Iran, which has supported the fellow Shi'ite Houthis, welcomed the ceasefire, which followed months of factional fighting between the militant group and forces loyal to the government, which was driven out of the capital Sanaa.
"Operation Decisive Storm has achieved its goals ...(including) removing the threat to Saudi Arabia and neighboring countries, especially in terms of heavy weapons," said a statement carried by Saudi state news agency SPA.
It said a new phase called "Operation Restoring Hope" was beginning. It would combine political, diplomatic and military action but would focus on "the political process that will lead to a stable and secure future for Yemen."
Saudi spokesman Brigadier General Ahmed Asseri said the alliance may still target Houthis. "The coalition will continue to prevent the Houthi militias from moving or undertaking any operations inside Yemen," he told reporters in Riyadh.
The White House on Tuesday also welcomed Saudi Arabia's announcement.
"The United States welcomes today's announcement by the government of Saudi Arabia and its coalition partners of the conclusion of Operation Decisive Storm in Yemen," said Alistair Baskey, a spokesman for the White House National Security Council.
The Saudis called for a quick resumption of UN-facilitated talks to try to get a peaceful political arrangement for Yemen, which has a long history of internal fighting.
Saudi Arabia had earlier signaled a change in its mission by ordering its National Guard, widely regarded as the kingdom's best equipped military ground force, to join the campaign, but did not say what role it would play.
The bloodshed in Yemen, racked by fighting between factions supported by different regional powers, had continued earlier in the day. At least 40 people, most of them civilians, were killed in two air strikes.

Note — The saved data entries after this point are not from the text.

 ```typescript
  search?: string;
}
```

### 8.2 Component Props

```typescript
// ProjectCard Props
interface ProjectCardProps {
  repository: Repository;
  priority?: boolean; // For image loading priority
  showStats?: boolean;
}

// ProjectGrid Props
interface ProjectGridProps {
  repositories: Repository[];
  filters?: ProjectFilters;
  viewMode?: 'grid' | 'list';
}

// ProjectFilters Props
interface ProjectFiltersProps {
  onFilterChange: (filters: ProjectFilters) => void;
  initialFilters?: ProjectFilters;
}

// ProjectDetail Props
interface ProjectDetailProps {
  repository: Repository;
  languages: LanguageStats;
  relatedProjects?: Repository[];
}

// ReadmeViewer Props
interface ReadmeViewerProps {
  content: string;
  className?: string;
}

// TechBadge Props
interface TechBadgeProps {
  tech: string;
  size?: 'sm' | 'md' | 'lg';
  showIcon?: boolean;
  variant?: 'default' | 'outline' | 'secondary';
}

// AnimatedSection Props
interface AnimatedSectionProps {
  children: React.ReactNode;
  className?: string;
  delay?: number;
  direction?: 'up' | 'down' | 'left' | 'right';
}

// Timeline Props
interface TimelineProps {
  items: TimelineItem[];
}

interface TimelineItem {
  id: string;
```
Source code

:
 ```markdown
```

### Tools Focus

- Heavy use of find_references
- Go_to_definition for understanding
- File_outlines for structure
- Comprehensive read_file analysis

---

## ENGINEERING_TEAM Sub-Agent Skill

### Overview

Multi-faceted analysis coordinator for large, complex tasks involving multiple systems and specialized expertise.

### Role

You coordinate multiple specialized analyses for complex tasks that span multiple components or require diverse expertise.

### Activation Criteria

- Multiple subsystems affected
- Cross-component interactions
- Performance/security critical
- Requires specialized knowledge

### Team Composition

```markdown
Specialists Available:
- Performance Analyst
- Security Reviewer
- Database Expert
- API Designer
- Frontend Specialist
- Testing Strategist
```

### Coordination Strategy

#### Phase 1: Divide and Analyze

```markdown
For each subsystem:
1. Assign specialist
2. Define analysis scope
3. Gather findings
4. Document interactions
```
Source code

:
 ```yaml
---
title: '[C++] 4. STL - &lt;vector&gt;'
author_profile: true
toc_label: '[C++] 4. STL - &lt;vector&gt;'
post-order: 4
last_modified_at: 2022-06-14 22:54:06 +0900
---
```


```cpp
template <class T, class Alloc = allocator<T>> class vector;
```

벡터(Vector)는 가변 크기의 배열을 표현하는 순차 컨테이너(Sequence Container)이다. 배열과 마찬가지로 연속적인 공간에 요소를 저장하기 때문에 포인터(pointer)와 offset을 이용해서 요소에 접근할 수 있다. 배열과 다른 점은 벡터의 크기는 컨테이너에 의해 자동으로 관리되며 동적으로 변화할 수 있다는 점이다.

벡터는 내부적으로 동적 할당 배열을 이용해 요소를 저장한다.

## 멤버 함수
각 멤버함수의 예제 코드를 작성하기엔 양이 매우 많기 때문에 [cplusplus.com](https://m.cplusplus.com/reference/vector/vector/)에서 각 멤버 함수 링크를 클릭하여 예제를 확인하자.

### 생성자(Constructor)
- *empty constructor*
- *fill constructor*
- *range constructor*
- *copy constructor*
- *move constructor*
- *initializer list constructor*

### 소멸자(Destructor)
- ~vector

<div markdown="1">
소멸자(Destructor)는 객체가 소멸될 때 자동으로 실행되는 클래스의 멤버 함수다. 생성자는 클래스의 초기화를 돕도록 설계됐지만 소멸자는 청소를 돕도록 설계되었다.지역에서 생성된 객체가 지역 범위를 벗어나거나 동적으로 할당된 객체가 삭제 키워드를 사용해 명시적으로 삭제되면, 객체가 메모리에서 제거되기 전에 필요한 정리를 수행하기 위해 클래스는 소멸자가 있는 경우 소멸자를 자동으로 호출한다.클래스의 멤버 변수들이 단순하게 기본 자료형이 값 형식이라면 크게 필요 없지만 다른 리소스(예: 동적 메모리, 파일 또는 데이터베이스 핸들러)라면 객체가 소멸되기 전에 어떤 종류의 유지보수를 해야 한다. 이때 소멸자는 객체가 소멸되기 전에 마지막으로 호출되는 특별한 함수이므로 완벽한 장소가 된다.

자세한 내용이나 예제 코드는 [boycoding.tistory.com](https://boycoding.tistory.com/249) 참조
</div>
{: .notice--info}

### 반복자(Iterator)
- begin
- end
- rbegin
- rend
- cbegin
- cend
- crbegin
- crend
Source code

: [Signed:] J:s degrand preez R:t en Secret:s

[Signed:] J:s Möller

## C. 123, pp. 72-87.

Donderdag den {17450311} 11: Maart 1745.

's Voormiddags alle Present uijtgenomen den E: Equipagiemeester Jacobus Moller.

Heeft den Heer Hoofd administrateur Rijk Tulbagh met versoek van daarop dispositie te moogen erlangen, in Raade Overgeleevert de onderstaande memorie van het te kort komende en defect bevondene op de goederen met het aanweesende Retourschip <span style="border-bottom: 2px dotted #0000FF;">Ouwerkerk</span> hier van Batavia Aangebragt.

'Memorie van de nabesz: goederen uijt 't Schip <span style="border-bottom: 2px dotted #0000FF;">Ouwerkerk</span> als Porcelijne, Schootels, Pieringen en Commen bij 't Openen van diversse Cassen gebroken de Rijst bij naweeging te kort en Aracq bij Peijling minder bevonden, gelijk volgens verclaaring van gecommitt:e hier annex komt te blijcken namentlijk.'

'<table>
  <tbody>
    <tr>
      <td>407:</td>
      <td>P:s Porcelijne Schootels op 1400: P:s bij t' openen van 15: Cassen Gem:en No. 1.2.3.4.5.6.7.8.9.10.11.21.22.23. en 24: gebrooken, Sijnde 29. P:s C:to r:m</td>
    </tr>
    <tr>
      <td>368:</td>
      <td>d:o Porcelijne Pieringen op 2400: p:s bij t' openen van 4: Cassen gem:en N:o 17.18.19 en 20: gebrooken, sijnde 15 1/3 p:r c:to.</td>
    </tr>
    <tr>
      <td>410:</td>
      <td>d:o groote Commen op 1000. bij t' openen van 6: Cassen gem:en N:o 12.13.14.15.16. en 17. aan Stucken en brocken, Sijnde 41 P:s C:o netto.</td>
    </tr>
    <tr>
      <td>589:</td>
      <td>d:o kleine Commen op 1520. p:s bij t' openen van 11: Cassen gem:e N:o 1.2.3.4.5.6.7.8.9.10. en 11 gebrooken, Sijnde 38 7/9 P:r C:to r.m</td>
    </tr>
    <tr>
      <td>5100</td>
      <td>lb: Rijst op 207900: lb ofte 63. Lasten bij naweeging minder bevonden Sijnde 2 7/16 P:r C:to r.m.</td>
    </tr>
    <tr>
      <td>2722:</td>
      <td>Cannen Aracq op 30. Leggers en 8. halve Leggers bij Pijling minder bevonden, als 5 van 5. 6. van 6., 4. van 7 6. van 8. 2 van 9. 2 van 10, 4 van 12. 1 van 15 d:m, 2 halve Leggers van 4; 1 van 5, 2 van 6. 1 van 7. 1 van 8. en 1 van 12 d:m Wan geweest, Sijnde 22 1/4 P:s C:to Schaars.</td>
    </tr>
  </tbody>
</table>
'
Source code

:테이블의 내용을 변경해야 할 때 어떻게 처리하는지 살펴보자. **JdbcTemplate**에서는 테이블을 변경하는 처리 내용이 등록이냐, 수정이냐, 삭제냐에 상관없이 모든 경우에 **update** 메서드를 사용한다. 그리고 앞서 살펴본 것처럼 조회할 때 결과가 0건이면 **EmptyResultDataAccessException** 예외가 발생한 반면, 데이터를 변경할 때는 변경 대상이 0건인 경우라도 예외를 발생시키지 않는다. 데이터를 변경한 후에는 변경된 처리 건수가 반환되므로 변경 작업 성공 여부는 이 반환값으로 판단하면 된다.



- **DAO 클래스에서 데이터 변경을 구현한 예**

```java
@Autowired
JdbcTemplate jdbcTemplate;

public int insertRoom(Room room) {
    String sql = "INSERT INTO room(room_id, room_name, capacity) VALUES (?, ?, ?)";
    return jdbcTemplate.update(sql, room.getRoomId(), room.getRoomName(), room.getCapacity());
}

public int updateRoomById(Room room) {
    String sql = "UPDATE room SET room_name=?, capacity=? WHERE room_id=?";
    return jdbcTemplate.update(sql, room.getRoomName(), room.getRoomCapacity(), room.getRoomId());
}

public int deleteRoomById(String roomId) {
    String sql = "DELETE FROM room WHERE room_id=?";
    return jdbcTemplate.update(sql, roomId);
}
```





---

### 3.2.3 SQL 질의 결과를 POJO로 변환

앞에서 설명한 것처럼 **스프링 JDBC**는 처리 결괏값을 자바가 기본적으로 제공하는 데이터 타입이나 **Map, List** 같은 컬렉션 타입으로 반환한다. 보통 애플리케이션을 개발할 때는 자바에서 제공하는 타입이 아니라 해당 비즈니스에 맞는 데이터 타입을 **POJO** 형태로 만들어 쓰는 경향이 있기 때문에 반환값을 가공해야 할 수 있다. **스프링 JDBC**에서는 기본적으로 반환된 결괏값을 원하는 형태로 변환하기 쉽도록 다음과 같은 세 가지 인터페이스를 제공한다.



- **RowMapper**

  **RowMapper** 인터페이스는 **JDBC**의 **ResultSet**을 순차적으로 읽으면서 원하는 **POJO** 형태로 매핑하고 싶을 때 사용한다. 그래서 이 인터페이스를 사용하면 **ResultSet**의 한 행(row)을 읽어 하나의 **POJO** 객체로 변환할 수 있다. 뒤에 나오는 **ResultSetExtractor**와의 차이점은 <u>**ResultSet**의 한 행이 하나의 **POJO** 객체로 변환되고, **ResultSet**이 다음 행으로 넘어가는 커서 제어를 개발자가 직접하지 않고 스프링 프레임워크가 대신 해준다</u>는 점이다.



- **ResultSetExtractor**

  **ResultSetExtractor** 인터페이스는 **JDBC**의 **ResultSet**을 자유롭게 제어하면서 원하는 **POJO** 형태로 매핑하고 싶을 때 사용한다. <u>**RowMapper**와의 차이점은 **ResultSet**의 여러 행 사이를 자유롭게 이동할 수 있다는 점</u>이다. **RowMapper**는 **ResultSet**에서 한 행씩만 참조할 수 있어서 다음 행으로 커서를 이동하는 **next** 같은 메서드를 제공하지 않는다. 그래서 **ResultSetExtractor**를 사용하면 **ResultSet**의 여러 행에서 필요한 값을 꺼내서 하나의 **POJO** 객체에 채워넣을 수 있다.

One raid hit a security building in Haradh near Yemen's border with Saudi Arabia, killing seven soldiers and 13 civilians. Twenty people died in another strike in Ibb province when a bridge was hit as militia members drove across.
The Houthis and military units loyal to the powerful former president Ali Abdullah Saleh have taken swathes of territory and forced the current president, Abd-Rabbu Mansour Hadi, into exile in Saudi Arabia.
The conflict created desperate shortages of food and other supplies in Yemen, where sea and airports are closed. Houthi politburo member Mohammed al-Bukhaiti accused the United States of worsening the "siege" on the country by sending warships to the waters off Yemen.
The United States said on Monday an aircraft carrier and guided-missile cruiser had gone to the waters off Yemen to join seven other US warships already in the area.
The Pentagon said the ships were there to ensure freedom of navigation through the area, which is vital to oil shipping and controls approaches to the Red Sea and the Suez Canal.
It said the ships were also watching a flotilla of Iranian cargo vessels that had approached Yemen. The U.N. Security Council has imposed an arms embargo on the Houthis, and the Saudi navy has imposed a naval blockade around the country.
President Barack Obama warned Iran on Tuesday not to send weapons to Yemen that could be used to threaten shipping traffic in the region.
"What we've said to them is that, 'If there are weapons delivered to factions within Yemen that could threaten navigation, that's a problem,'" he said. "And we're not sending them obscure messages. We send them very direct messages about it."
Washington wants to maintain pressure on the Yemen-based Al Qaeda in the Arabian Peninsula, one of the militant movements most active groups, which it fears may take advantage of the chaos to extend its grip and plan further attacks on the West.
The World Health Organization said on Tuesday that 944 people were reported killed and 3,487 wounded in Yemen in the four weeks up to Friday.
Rana Sidani, a WHO representative, said the toll only covered data reported to the Ministry of Health by hospitals and the actual number of casualties was likely much higher.